One of the proposals for the Swapo congress is that the current N$50 million budget for buying land be increased, and that the Affirmative Action Loan Scheme (AALS) be strengthened and expanded to enable more people to have access to the scheme at an affordable rate.

In addition, the policy document on land reform recommends that the Commercial Land Reform Act and the Communal Land Reform Act be merged so that all previously disadvantaged farmers benefit from the Land Acquisition and Development Fund.

“The prices of land have also been skyrocketing and many commercial farmers offer the purchase of their farms to the government against these high prices while some of the farms are not viable for agricultural purposes,” said Angula.

Apparently the Ministry of Lands and Resettlement has waived about 80% of the farms offered to Government and Angula ascribed this to the high prices and quality of the farms.

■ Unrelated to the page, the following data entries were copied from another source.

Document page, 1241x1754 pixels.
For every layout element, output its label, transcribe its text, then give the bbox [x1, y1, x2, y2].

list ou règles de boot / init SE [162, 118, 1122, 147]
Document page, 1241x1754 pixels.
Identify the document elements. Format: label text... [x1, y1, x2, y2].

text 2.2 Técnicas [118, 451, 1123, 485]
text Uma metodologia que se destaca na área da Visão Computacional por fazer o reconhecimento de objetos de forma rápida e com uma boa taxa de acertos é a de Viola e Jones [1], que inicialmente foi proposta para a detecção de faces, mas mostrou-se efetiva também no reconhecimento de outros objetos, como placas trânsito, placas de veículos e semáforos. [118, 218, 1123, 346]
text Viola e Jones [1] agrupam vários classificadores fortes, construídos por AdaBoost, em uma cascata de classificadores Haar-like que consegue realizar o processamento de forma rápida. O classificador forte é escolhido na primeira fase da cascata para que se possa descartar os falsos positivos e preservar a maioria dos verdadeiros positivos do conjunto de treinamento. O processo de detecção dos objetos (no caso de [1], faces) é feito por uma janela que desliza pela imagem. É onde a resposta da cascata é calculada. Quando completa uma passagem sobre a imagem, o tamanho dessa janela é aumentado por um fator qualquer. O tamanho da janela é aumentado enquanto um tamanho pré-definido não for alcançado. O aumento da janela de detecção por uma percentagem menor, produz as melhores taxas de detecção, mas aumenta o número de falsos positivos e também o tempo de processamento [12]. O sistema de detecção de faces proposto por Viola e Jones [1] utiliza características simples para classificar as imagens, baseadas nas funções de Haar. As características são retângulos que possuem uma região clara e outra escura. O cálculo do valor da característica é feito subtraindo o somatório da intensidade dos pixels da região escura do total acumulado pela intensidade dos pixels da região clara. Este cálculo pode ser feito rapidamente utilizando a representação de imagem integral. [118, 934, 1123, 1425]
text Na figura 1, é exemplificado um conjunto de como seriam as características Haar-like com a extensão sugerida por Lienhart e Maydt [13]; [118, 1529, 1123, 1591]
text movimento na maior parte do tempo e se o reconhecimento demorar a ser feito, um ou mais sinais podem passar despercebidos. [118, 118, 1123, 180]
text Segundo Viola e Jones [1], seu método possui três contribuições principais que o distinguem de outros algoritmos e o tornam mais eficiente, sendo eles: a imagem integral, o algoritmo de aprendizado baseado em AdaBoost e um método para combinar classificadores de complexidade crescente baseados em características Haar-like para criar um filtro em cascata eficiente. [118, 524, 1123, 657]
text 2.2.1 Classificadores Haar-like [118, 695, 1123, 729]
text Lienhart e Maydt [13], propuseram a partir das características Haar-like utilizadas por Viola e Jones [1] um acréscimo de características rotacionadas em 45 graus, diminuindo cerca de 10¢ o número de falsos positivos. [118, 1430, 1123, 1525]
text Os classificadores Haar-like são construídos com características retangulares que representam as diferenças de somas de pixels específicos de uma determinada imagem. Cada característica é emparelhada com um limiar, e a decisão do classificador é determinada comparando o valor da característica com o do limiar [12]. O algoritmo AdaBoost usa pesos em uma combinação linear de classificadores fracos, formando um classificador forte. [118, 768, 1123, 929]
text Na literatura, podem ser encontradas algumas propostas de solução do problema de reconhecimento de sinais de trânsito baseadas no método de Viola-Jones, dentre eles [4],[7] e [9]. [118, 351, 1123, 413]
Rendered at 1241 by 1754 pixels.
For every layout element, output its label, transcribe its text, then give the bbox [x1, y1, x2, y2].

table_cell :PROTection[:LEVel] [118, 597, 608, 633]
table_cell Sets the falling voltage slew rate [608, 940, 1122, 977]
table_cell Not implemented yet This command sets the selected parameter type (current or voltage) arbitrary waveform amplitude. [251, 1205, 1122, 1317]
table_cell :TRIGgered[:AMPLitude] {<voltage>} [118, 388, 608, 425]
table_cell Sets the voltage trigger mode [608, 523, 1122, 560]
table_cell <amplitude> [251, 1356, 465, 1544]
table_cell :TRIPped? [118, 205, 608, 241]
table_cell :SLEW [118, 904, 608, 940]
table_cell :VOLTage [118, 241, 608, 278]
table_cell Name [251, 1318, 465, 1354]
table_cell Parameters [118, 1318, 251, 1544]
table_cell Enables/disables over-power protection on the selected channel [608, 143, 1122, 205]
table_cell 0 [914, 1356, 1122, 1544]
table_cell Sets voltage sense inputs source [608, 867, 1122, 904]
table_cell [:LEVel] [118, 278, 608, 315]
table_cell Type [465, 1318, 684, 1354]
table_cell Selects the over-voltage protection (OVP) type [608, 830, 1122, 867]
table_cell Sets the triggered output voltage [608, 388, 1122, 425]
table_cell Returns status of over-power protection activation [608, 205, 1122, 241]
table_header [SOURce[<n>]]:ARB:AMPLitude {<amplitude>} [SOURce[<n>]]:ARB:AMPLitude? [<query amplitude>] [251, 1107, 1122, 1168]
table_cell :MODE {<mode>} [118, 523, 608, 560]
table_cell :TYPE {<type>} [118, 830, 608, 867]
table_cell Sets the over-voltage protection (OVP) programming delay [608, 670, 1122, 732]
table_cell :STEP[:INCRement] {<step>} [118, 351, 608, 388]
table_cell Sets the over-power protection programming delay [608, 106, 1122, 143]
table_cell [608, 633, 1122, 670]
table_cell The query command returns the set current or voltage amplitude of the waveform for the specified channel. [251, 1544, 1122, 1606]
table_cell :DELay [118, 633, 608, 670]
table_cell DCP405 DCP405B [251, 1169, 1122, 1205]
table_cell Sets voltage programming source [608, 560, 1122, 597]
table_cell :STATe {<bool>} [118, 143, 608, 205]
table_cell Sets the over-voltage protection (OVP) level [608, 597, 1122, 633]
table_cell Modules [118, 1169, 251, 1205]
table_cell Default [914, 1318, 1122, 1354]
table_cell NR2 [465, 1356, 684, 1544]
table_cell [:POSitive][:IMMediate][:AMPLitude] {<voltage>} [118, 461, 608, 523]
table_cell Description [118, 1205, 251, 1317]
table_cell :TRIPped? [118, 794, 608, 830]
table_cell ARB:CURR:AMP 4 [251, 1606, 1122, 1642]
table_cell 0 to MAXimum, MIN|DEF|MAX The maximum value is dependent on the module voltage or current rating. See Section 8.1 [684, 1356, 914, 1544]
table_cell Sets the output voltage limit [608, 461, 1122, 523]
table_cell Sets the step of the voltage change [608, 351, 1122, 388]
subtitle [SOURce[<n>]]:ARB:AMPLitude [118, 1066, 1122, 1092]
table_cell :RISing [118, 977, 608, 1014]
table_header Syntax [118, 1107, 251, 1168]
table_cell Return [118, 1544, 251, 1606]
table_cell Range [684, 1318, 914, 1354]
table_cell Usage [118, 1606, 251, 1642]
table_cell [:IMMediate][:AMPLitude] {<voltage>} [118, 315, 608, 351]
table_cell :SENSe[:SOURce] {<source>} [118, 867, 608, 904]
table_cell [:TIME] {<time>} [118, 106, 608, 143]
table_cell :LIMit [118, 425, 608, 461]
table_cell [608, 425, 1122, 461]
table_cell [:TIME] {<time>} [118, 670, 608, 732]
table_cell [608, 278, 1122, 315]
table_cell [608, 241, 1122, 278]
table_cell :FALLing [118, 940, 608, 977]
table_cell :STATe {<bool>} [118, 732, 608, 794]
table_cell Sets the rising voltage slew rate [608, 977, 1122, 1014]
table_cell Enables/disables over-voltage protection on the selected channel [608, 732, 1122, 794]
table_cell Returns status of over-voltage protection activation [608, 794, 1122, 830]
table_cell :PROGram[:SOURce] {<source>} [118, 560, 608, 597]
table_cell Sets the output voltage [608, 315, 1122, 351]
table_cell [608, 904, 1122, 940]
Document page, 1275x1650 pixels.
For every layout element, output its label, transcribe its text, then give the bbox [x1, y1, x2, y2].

Against this background the congress will also consider strengthening compulsory land acquisition.

“The expropriation of land is not the answer. The government can currently not buy all the farms that commercial farmers are offering them. More money should be allocated by Government to buy farms and better rates should be determined for AAL loans so that more people can be accommodated by AgriBank,” said the executive manager of the Namibia Agriculture Union, Sakkie Coetzee.

Another issue that would be considered by the congress is that the government should implement progressive land tax on commercial farms and amend the law to exempt all previously disadvantaged Namibians from paying tax on their first farm.

According to the policy the government should also develop under-utilised and underdeveloped communal land into small-scale commercial farming units and allocate it to previously disadvantaged Namibians.

“The government should provide appropriate training, mentoring and facilitation services, with special emphasis on livestock (rangeland management) and crop production for all beneficiaries,” reads the policy document.